Marco Tabini's ESPPD Pairs a USB Power Delivery Controller with an Espressif ESP32-S3 for Simplicity

This breadboard-friendly creation aims to take the guesswork out of implementing USB Power Delivery capabilities in your next project.

Gareth Halfacree
2 years agoHW101

Maker Marco Tabini has designed a development board which aims to make it easier to work with USB Power Delivery (USB PD), combining a Power Delivery negotiation chip with an Espressif ESP32-S3 module to create the breadboard-friendly open source ESPDD.

"Taking advantage of [USB Power Delivery] isn't trivial, because the protocol is complicated and tricky to implement in software," Tabini explains by way of background. "This puts PD out of the hands of most hobbyists and hackers — which is a shame, because PD supplies are easy to procure and abundant, not to mention the fact that there are plenty of compatible power banks that could be used to simplify the design of high-power battery projects.

"My goal in designing the ESPPD," Tabini continues, "was to create a simple solution to this problem and couple it with an ESP32-S3 chip into an inexpensive but powerful package that makes PD easy to use and very affordable."

The ESPDD is a breadboard-friendly development board which pairs an ESP32-S3 — a system-on-chip featuring a dual-core Tensilica Xtensa LX7 processor running at up to 240MHz, 384kB of available static RAM (SRAM), and 8MB of on-module SPI flash, with variants available offering an extra 8MB of pseudo-static RAM (PSRAM) — with the WCH Electronics CH224K USB Power Delivery (PD) controller, capable of negotiating up to 3A of current at 5V, 9V, 12V, 15V, or 20V from USB PD-compliant power supplies.

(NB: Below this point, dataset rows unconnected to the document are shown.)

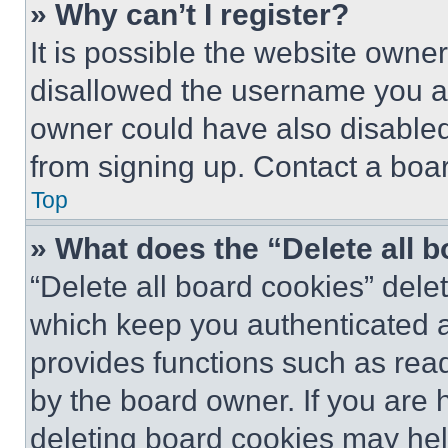
» Why can’t I register?
It is possible the website own
disallowed the username you ar
owner could have also disabled 
from signing up. Contact a boar
Top
» What does the “Delete all 
“Delete all board cookies” del
which keep you authenticated an
provides functions such as rea
by the board owner. If you are 
deleting board cookies may hel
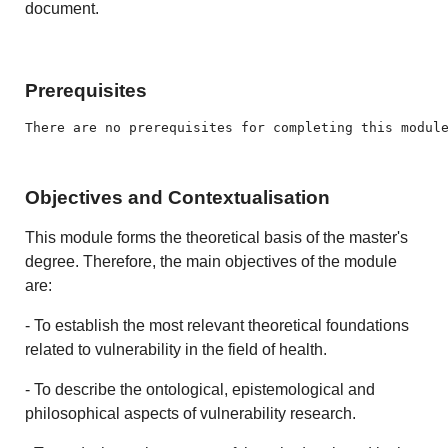
document.
Prerequisites
There are no prerequisites for completing this modul
Objectives and Contextualisation
This module forms the theoretical basis of the master's
degree. Therefore, the main objectives of the module
are:
- To establish the most relevant theoretical foundations
related to vulnerability in the field of health.
- To describe the ontological, epistemological and
philosophical aspects of vulnerability research.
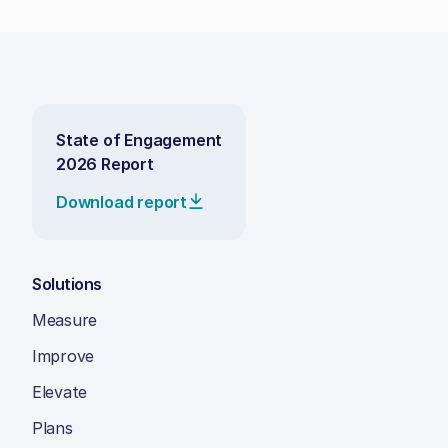
State of Engagement
2026 Report
Download report
Solutions
Measure
Improve
Elevate
Plans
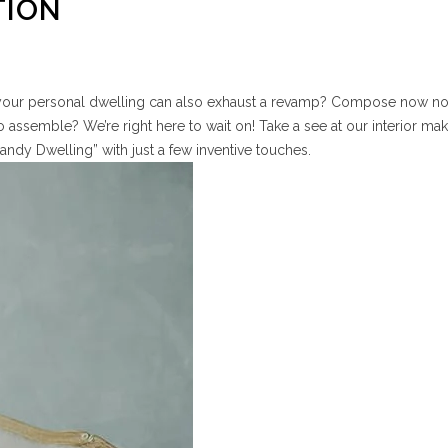
TION
our personal dwelling can also exhaust a revamp? Compose now n
 assemble? We’re right here to wait on! Take a see at our interior mak
andy Dwelling” with just a few inventive touches.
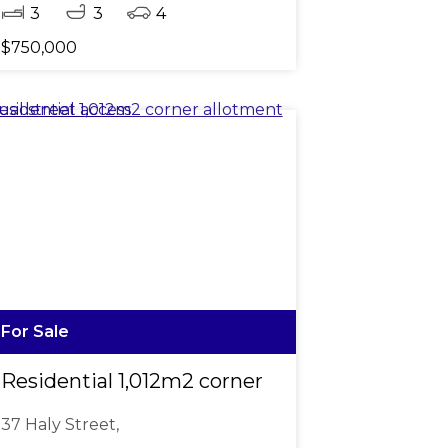
3
3
4
$750,000
For Sale
s from Town
Residential 1,012m2 corner allotment dual str
37 Haly Street,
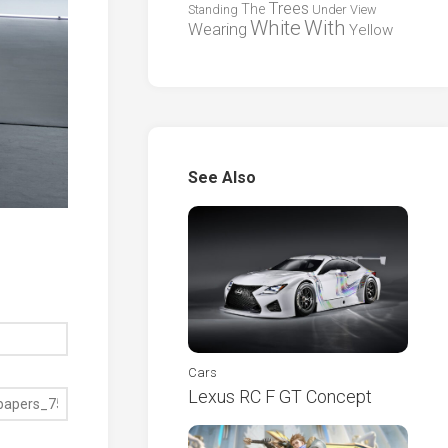
Trees
The
Standing
Under
View
White
With
Wearing
Yellow
See Also
Cars
Lexus RC F GT Concept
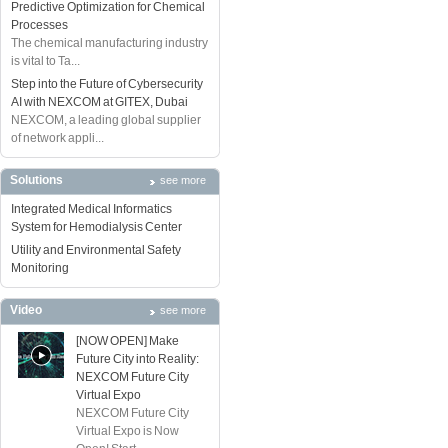
Predictive Optimization for Chemical
Processes
The chemical manufacturing industry
is vital to Ta...
Step into the Future of Cybersecurity
AI with NEXCOM at GITEX, Dubai
NEXCOM, a leading global supplier
of network appli...
Solutions
see more
Integrated Medical Informatics
System for Hemodialysis Center
Utility and Environmental Safety
Monitoring
Video
see more
[NOW OPEN] Make
Future City into Reality:
NEXCOM Future City
Virtual Expo
NEXCOM Future City
Virtual Expo is Now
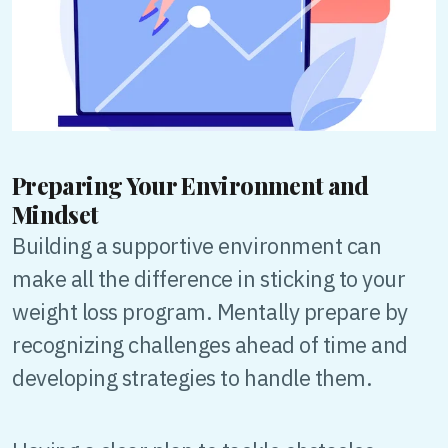
Preparing Your Environment and
Mindset
Building a supportive environment can
make all the difference in sticking to your
weight loss program. Mentally prepare by
recognizing challenges ahead of time and
developing strategies to handle them.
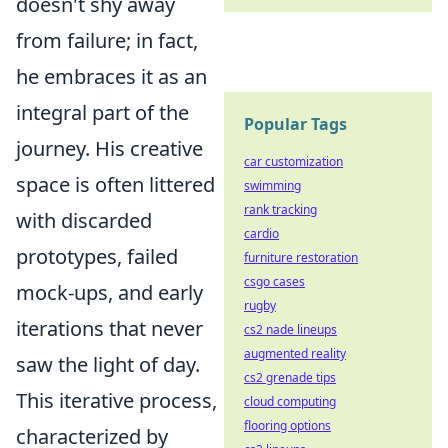
doesn't shy away
from failure; in fact,
he embraces it as an
integral part of the
Popular Tags
journey. His creative
car customization
space is often littered
swimming
rank tracking
with discarded
cardio
prototypes, failed
furniture restoration
csgo cases
mock-ups, and early
rugby
iterations that never
cs2 nade lineups
augmented reality
saw the light of day.
cs2 grenade tips
This iterative process,
cloud computing
flooring options
characterized by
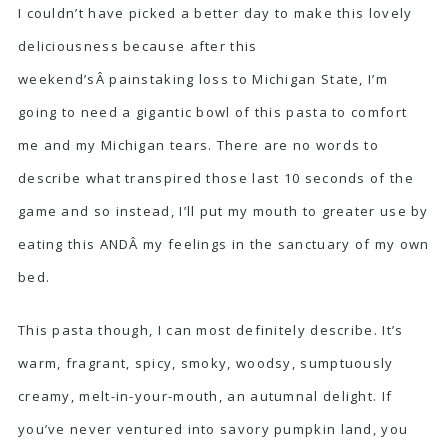
I couldn’t have picked a better day to make this lovely
deliciousness because after this
weekend’sÂ painstaking loss to Michigan State, I’m
going to need a gigantic bowl of this pasta to comfort
me and my Michigan tears. There are no words to
describe what transpired those last 10 seconds of the
game and so instead, I’ll put my mouth to greater use by
eating this ANDÂ my feelings in the sanctuary of my own
bed.
This pasta though, I can most definitely describe. It’s
warm, fragrant, spicy, smoky, woodsy, sumptuously
creamy, melt-in-your-mouth, an autumnal delight. If
you’ve never ventured into savory pumpkin land, you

"All but three of the ESP32's pins are exposed for use through the pin headers," Tabini notes of the module's capacity for communication with external hardware. "The board is compatible with Arduino IDE and PlatformIO out of the box, and can be programmed directly over USB. Outside of the USB PD functionality, it behaves just like a standard ESP32-S3 board, and all its functionality is available for you to use."

"If you choose to interface with the CH224K dynamically," Tabini continues, "I have included an easy-to-use library that takes all the guesswork out of requesting a voltage and checking the Power Good signal."

More information on the project is available on Tabini's Hackaday.io page, while design files and source code are published to GitHub under the permissive MIT license.